About thirty feet from the card, I found an envelope, also stained red. The front of the envelope read “To My Dear Husband.” I imagine the stain came from a Christmas wreath with a red bow—such wreaths were everywhere in the cemetery, even in early April. Snow and rain had leached color from the bow onto the card. Someone had torn open the envelope, removed the card, and tossed them both to the wind. And for some reason I found them. I’ve been praying for Margaret ever since.
So why did I find the card? If you had asked me ten years ago, I would have said it was coincidence. Forget the fact that if I had arrived in the cemetery just one minute later, the wind, which was wild that day, would have blown the card far from the path I always walked. No, like any sensible twenty-first-century woman, I would have invoked coincidence.

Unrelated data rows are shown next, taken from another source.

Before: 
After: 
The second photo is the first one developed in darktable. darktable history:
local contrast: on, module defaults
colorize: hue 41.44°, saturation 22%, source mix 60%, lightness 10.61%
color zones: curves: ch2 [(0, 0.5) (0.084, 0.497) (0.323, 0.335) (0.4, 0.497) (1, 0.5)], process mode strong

But ten years have passed, and I’ve learned something: To believe in coincidence is to deny God’s infinite creativity. Coincidence is the product of a withered imagination. It reduces God to something more manageable in our minds.
Imagine a God who, on a windy day in April, would send a tattered Christmas card blowing my way. Who would allow one of His children the privilege of praying for another of His children and thereby have her take part in the Great Dance. Who would bless my simple walk in the cemetery. It boggles the mind, doesn’t it?
Still, some people prefer chance to a wily, artistic God. There’s safety in coincidence. For one thing, coincidence absolves us of responsibility. If coincidence sent the card my way, there’s no reason I should pray for Margaret. For another, coincidence turns God into a cosmic couch potato with little interest in His creation and no stake in how events play out. We hardly need bother with a God like that. He has no claim on us—and sometimes that’s just the way we like it.
Was God surprised that I took the card as a sign to pray for Margaret? How could he be? Did Margaret need prayer? Yes, I think so. And knowing how I think, the God who controls the wind sent the card my way. Only the unimaginative would call that coincidence.